> [Source material]:
--

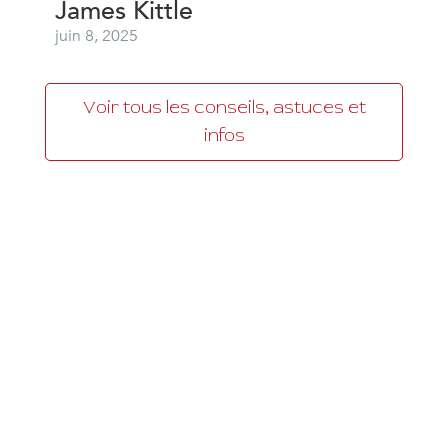
James Kittle
juin 8, 2025
Voir tous les conseils, astuces et
infos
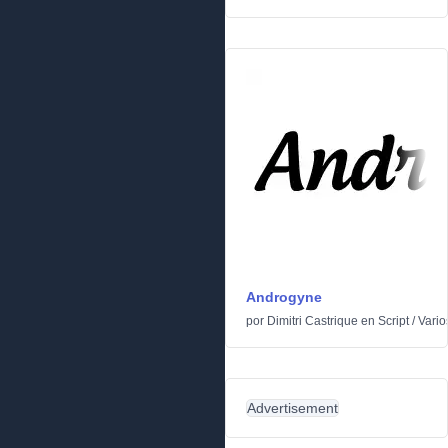
Androgyne
por
Dimitri Castrique
en
Script
/
Vario
Advertisement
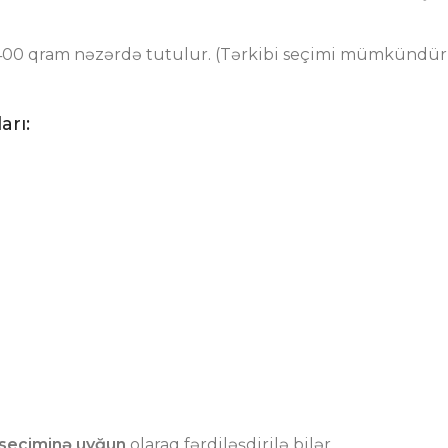
 – 400 qram nəzərdə tutulur. (Tərkibi seçimi mümkündür
arı:
 seçiminə uyğun
olaraq fərdiləşdirilə bilər.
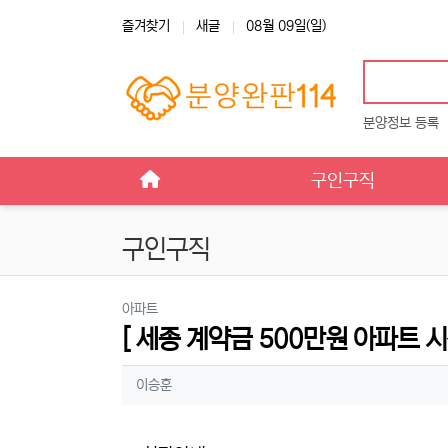
상단 네비
즐겨찾기
새글
08월 09일(일)
분양정보 등록
메인 메뉴
구인구직
구인구직
분류
아파트
[ 세종 계약금 500만원 아파트 
작성자 정보
작성
이승훈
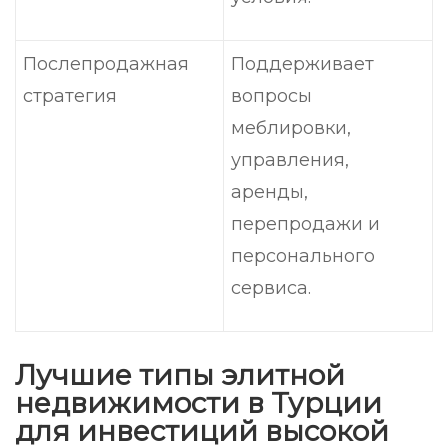
Послепродажная
Поддерживает
стратегия
вопросы
меблировки,
управления,
аренды,
перепродажи и
персонального
сервиса.
Лучшие типы элитной
недвижимости в Турции
для инвестиций высокой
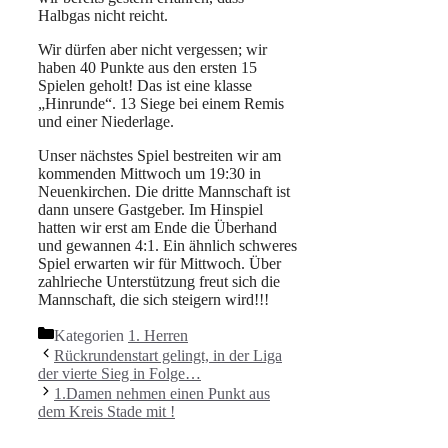
Halbgas nicht reicht.
Wir dürfen aber nicht vergessen; wir
haben 40 Punkte aus den ersten 15
Spielen geholt! Das ist eine klasse
„Hinrunde“. 13 Siege bei einem Remis
und einer Niederlage.
Unser nächstes Spiel bestreiten wir am
kommenden Mittwoch um 19:30 in
Neuenkirchen. Die dritte Mannschaft ist
dann unsere Gastgeber. Im Hinspiel
hatten wir erst am Ende die Überhand
und gewannen 4:1. Ein ähnlich schweres
Spiel erwarten wir für Mittwoch. Über
zahlrieche Unterstützung freut sich die
Mannschaft, die sich steigern wird!!!
Kategorien
1. Herren
Rückrundenstart gelingt, in der Liga
der vierte Sieg in Folge…
1.Damen nehmen einen Punkt aus
dem Kreis Stade mit !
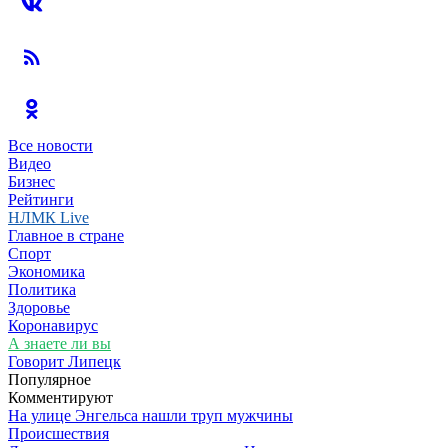
Все новости
Видео
Бизнес
Рейтинги
НЛМК Live
Главное в стране
Спорт
Экономика
Политика
Здоровье
Коронавирус
А знаете ли вы
Говорит Липецк
Популярное
Комментируют
На улице Энгельса нашли труп мужчины
Происшествия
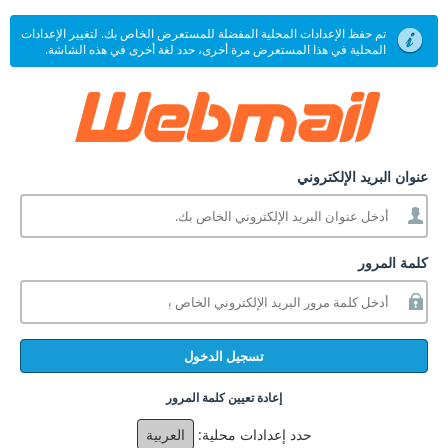
تم حفظ الإعدادات المحلية المفضلة للمستعرض الخاص بك. لتغيير الإعدادات
المحلية في هذا المستعرض مرة أخرى، حدد لغة أخرى في هذه الشاشة.
عنوان البريد الإلكتروني
كلمة المرور
تسجيل الدخول
إعادة تعيين كلمة المرور
حدد إعدادات محلية:
العربية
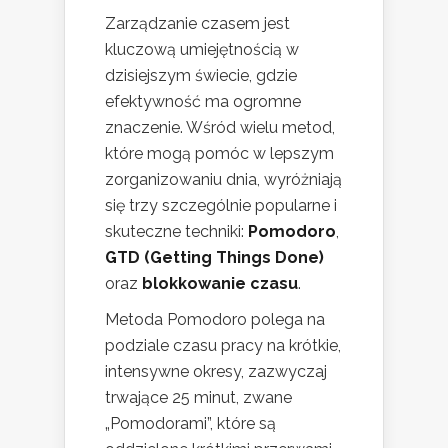
Zarządzanie czasem jest
kluczową umiejętnością w
dzisiejszym świecie, gdzie
efektywność ma ogromne
znaczenie. Wśród wielu metod,
które mogą pomóc w lepszym
zorganizowaniu dnia, wyróżniają
się trzy szczególnie popularne i
skuteczne techniki:
Pomodoro
,
GTD (Getting Things Done)
oraz
blokkowanie czasu
.
Metoda Pomodoro polega na
podziale czasu pracy na krótkie,
intensywne okresy, zazwyczaj
trwające 25 minut, zwane
„Pomodorami”, które są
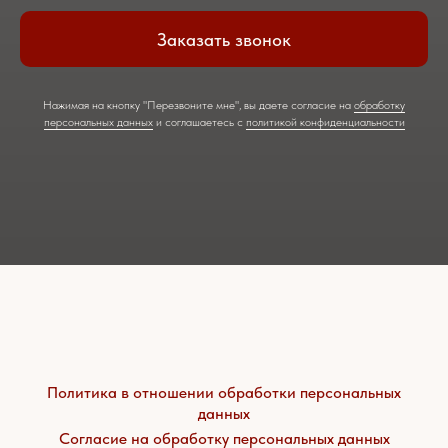
Заказать звонок
Нажимая на кнопку "Перезвоните мне", вы даете согласие на
обработку
персональных данных
и соглашаетесь c
политикой конфиденциальности
Политика в отношении обработки персональных
данных
Согласие на обработку персональных данных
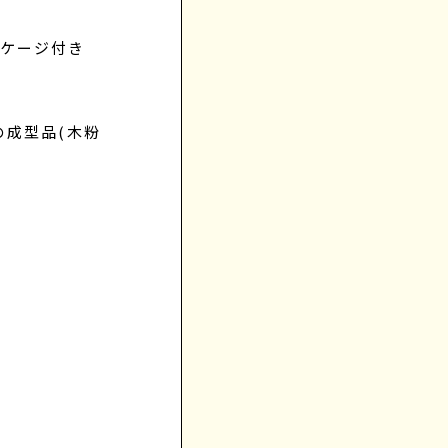
ッケージ付き
成型品(木粉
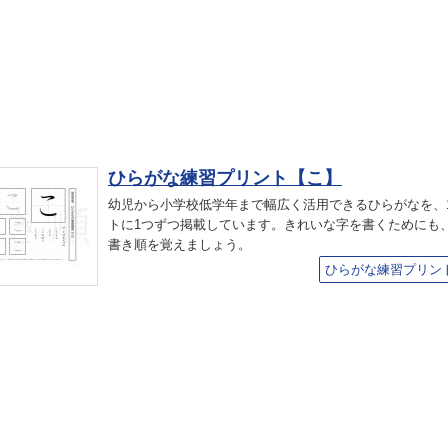
ひらがな練習プリント【こ】
幼児から小学校低学年まで幅広く活用できるひらがなを、
トに1つずつ掲載しています。きれいな字を書くためにも
書き順を覚えましょう。
ひらがな練習プリン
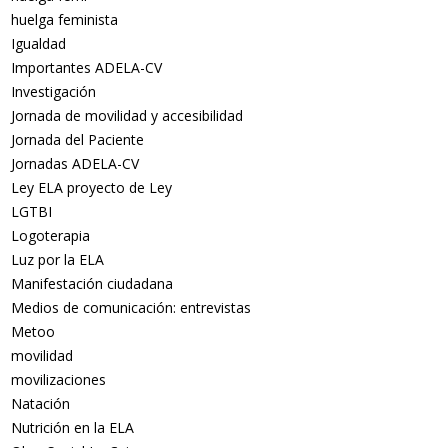
huelga feminista
Igualdad
Importantes ADELA-CV
Investigación
Jornada de movilidad y accesibilidad
Jornada del Paciente
Jornadas ADELA-CV
Ley ELA proyecto de Ley
LGTBI
Logoterapia
Luz por la ELA
Manifestación ciudadana
Medios de comunicación: entrevistas
Metoo
movilidad
movilizaciones
Natación
Nutrición en la ELA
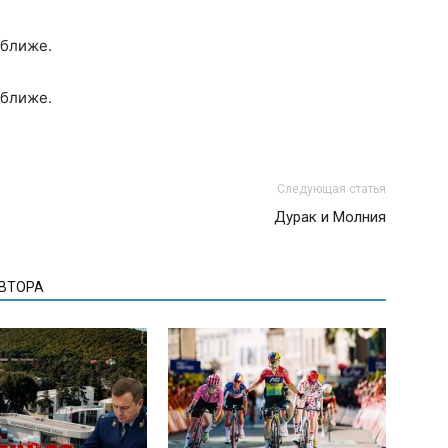
 ближе.
 ближе.
Следующая статья
Дурак и Молния
АВТОРА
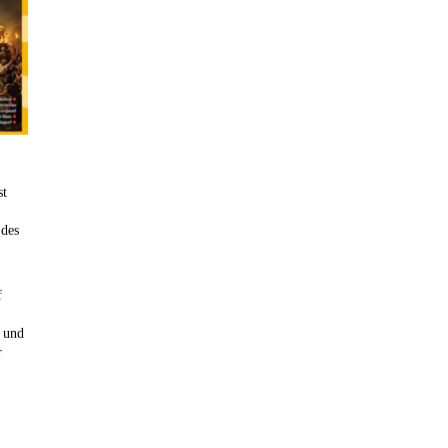
garantieren eine zweistufige Reinigung mit Aktivkohleblock
lnahrung für Pflanzen)
und Hohlfasermembran für höchste Wasserreinheit.
Kategorie ansehen
: Schmerzlindernd & entspannend
Maschine
st
n: Schutz vor Bildschirmstrahlung
 des
NS-Geräte
f
osmetik
n und
r
ttel für Körper & Geist
Farbbrillen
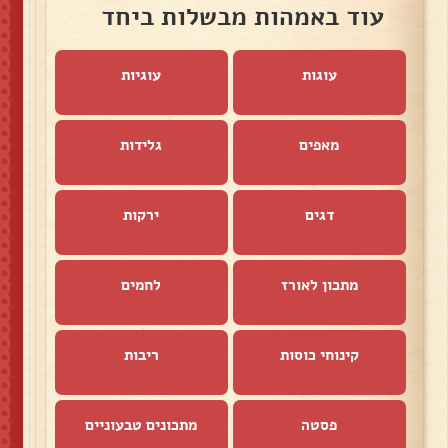
עוד באמהות מבשלות ביחד
עוגות
עוגיות
מאפים
גלידות
דגים
ירקות
מתכון לאורז
לחמים
קינוחי כוסות
ריבות
פסטה
מתכונים טבעוניים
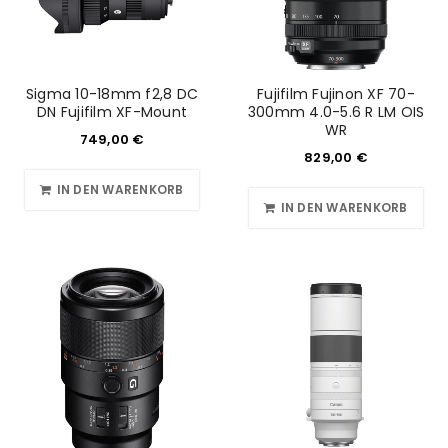
REGISTRIEREN
Sigma 10-18mm f2,8 DC
Fujifilm Fujinon XF 70-
E-Mail-Adresse
*
DN Fujifilm XF-Mount
300mm 4.0-5.6 R LM OIS
WR
749,00
€
829,00
€
Ein Link zum Erstellen eines neuen Passworts wird an
IN DEN WARENKORB
deine E-Mail-Adresse gesendet.
IN DEN WARENKORB
NEWSLETTER ABONNIEREN
Please select all the ways you would like to hear from
us
Ich stimme zu
Ja, ich möchte ein Kundenkonto eröffnen und
akzeptiere die
Datenschutzerklärung
.
*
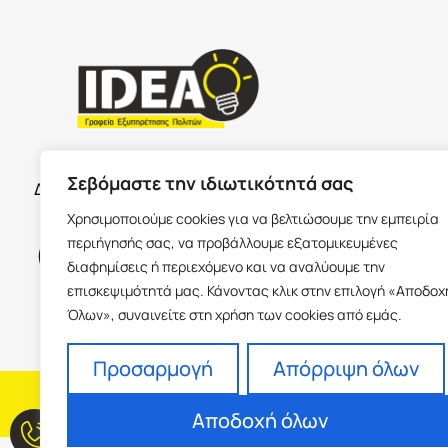
ΣΕΡΡΕ
ΩΡΑΡΙΟ ΚΑΤΑΣΤΗΜΑΤΩΝ
Σεβόμαστε την ιδιωτικότητά σας
Δευτέρα με Παρασκευή 09:00-17:00
Παύλου Με
Χρησιμοποιούμε cookies για να βελτιώσουμε την εμπειρία
Ισόγειο 6
περιήγησής σας, να προβάλλουμε εξατομικευμένες
info@idea
διαφημίσεις ή περιεχόμενο και να αναλύουμε την
+30 23213
επισκεψιμότητά μας. Κάνοντας κλικ στην επιλογή «Αποδοχ
Όλων», συναινείτε στη χρήση των cookies από εμάς.
Προσαρμογή
Απόρριψη όλων
H εταιρεία
Fra
Αποδοχή όλων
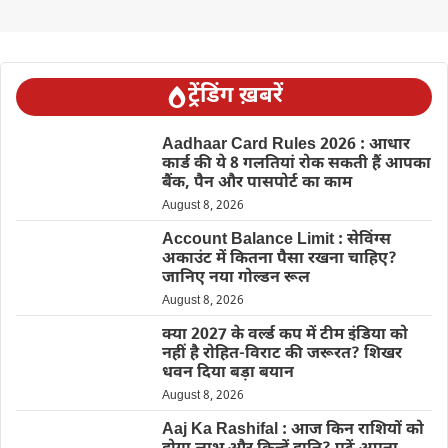
ट्रेंडिंग ख़बरें
Aadhaar Card Rules 2026 : आधार
कार्ड की ये 8 गलतियां रोक सकती हैं आपका
बैंक, पैन और पासपोर्ट का काम
August 8, 2026
Account Balance Limit : सेविंग्स
अकाउंट में कितना पैसा रखना चाहिए?
जानिए नया गोल्डन रूल
August 8, 2026
क्या 2027 के वर्ल्ड कप में टीम इंडिया को
नहीं है रोहित-विराट की जरूरत? शिखर
धवन दिया बड़ा बयान
August 8, 2026
Aaj Ka Rashifal : आज किन राशियों को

--

> [Directive]: Return the material word for word, images omitted.

> [Solution to this exercise]:
James Kittle
juin 8, 2025
Voir tous les conseils, astuces et
infos
Androgyne
por
Dimitri Castrique
en
Script
/
Vario
Advertisement
 – 400 qram nəzərdə tutulur. (Tərkibi seçimi mümkündür
arı:
 seçiminə uyğun
olaraq fərdiləşdirilə bilər.
상단 네비
즐겨찾기
새글
08월 09일(일)
분양정보 등록
메인 메뉴
구인구직
구인구직
분류
아파트
[ 세종 계약금 500만원 아파트 
작성자 정보
작성
이승훈
Послепродажная
Поддерживает
стратегия
вопросы
меблировки,
управления,
аренды,
перепродажи и
персонального
сервиса.
Лучшие типы элитной
недвижимости в Турции
для инвестиций высокой
Halbgas nicht reicht.
Wir dürfen aber nicht vergessen; wir
haben 40 Punkte aus den ersten 15
Spielen geholt! Das ist eine klasse
„Hinrunde“. 13 Siege bei einem Remis
und einer Niederlage.
Unser nächstes Spiel bestreiten wir am
kommenden Mittwoch um 19:30 in
Neuenkirchen. Die dritte Mannschaft ist
dann unsere Gastgeber. Im Hinspiel
hatten wir erst am Ende die Überhand
und gewannen 4:1. Ein ähnlich schweres
Spiel erwarten wir für Mittwoch. Über
zahlrieche Unterstützung freut sich die
Mannschaft, die sich steigern wird!!!
Kategorien
1. Herren
Rückrundenstart gelingt, in der Liga
der vierte Sieg in Folge…
1.Damen nehmen einen Punkt aus
dem Kreis Stade mit !
Все новости
Видео
Бизнес
Рейтинги
НЛМК Live
Главное в стране
Спорт
Экономика
Политика
Здоровье
Коронавирус
А знаете ли вы
Говорит Липецк
Популярное
Комментируют
На улице Энгельса нашли труп мужчины
Происшествия
تم حفظ الإعدادات المحلية المفضلة للمستعرض الخاص بك. لتغيير الإعدادات
المحلية في هذا المستعرض مرة أخرى، حدد لغة أخرى في هذه الشاشة.
عنوان البريد الإلكتروني
كلمة المرور
تسجيل الدخول
إعادة تعيين كلمة المرور
حدد إعدادات محلية:
العربية
Zarządzanie czasem jest
kluczową umiejętnością w
dzisiejszym świecie, gdzie
efektywność ma ogromne
znaczenie. Wśród wielu metod,
które mogą pomóc w lepszym
zorganizowaniu dnia, wyróżniają
się trzy szczególnie popularne i
skuteczne techniki:
Pomodoro
,
GTD (Getting Things Done)
oraz
blokkowanie czasu
.
Metoda Pomodoro polega na
podziale czasu pracy na krótkie,
intensywne okresy, zazwyczaj
trwające 25 minut, zwane
„Pomodorami”, które są
Заказать звонок
Нажимая на кнопку "Перезвоните мне", вы даете согласие на
обработку
персональных данных
и соглашаетесь c
политикой конфиденциальности
Политика в отношении обработки персональных
данных
Согласие на обработку персональных данных
ッケージ付き
成型品(木粉
ひらがな練習プリント【こ】
幼児から小学校低学年まで幅広く活用できるひらがなを、
トに1つずつ掲載しています。きれいな字を書くためにも
書き順を覚えましょう。
ひらがな練習プリン
huelga feminista
Igualdad
Importantes ADELA-CV
Investigación
Jornada de movilidad y accesibilidad
Jornada del Paciente
Jornadas ADELA-CV
Ley ELA proyecto de Ley
LGTBI
Logoterapia
Luz por la ELA
Manifestación ciudadana
Medios de comunicación: entrevistas
Metoo
movilidad
movilizaciones
Natación
Nutrición en la ELA
 ближе.
 ближе.
Следующая статья
Дурак и Молния
АВТОРА
garantieren eine zweistufige Reinigung mit Aktivkohleblock
lnahrung für Pflanzen)
und Hohlfasermembran für höchste Wasserreinheit.
Kategorie ansehen
: Schmerzlindernd & entspannend
Maschine
st
n: Schutz vor Bildschirmstrahlung
 des
NS-Geräte
f
osmetik
n und
r
ttel für Körper & Geist
Farbbrillen
עוד באמהות מבשלות ביחד
עוגות
עוגיות
מאפים
גלידות
דגים
ירקות
מתכון לאורז
לחמים
קינוחי כוסות
ריבות
פסטה
מתכונים טבעוניים
REGISTRIEREN
Sigma 10-18mm f2,8 DC
Fujifilm Fujinon XF 70-
E-Mail-Adresse
*
DN Fujifilm XF-Mount
300mm 4.0-5.6 R LM OIS
WR
749,00
€
829,00
€
Ein Link zum Erstellen eines neuen Passworts wird an
IN DEN WARENKORB
deine E-Mail-Adresse gesendet.
IN DEN WARENKORB
NEWSLETTER ABONNIEREN
Please select all the ways you would like to hear from
us
Ich stimme zu
Ja, ich möchte ein Kundenkonto eröffnen und
akzeptiere die
Datenschutzerklärung
.
*
ΣΕΡΡΕ
ΩΡΑΡΙΟ ΚΑΤΑΣΤΗΜΑΤΩΝ
Σεβόμαστε την ιδιωτικότητά σας
Δευτέρα με Παρασκευή 09:00-17:00
Παύλου Με
Χρησιμοποιούμε cookies για να βελτιώσουμε την εμπειρία
Ισόγειο 6
περιήγησής σας, να προβάλλουμε εξατομικευμένες
info@idea
διαφημίσεις ή περιεχόμενο και να αναλύουμε την
+30 23213
επισκεψιμότητά μας. Κάνοντας κλικ στην επιλογή «Αποδοχ
Όλων», συναινείτε στη χρήση των cookies από εμάς.
Προσαρμογή
Απόρριψη όλων
H εταιρεία
Fra
Αποδοχή όλων
ट्रेंडिंग ख़बरें
Aadhaar Card Rules 2026 : आधार
कार्ड की ये 8 गलतियां रोक सकती हैं आपका
बैंक, पैन और पासपोर्ट का काम
August 8, 2026
Account Balance Limit : सेविंग्स
अकाउंट में कितना पैसा रखना चाहिए?
जानिए नया गोल्डन रूल
August 8, 2026
क्या 2027 के वर्ल्ड कप में टीम इंडिया को
नहीं है रोहित-विराट की जरूरत? शिखर
धवन दिया बड़ा बयान
August 8, 2026
Aaj Ka Rashifal : आज किन राशियों को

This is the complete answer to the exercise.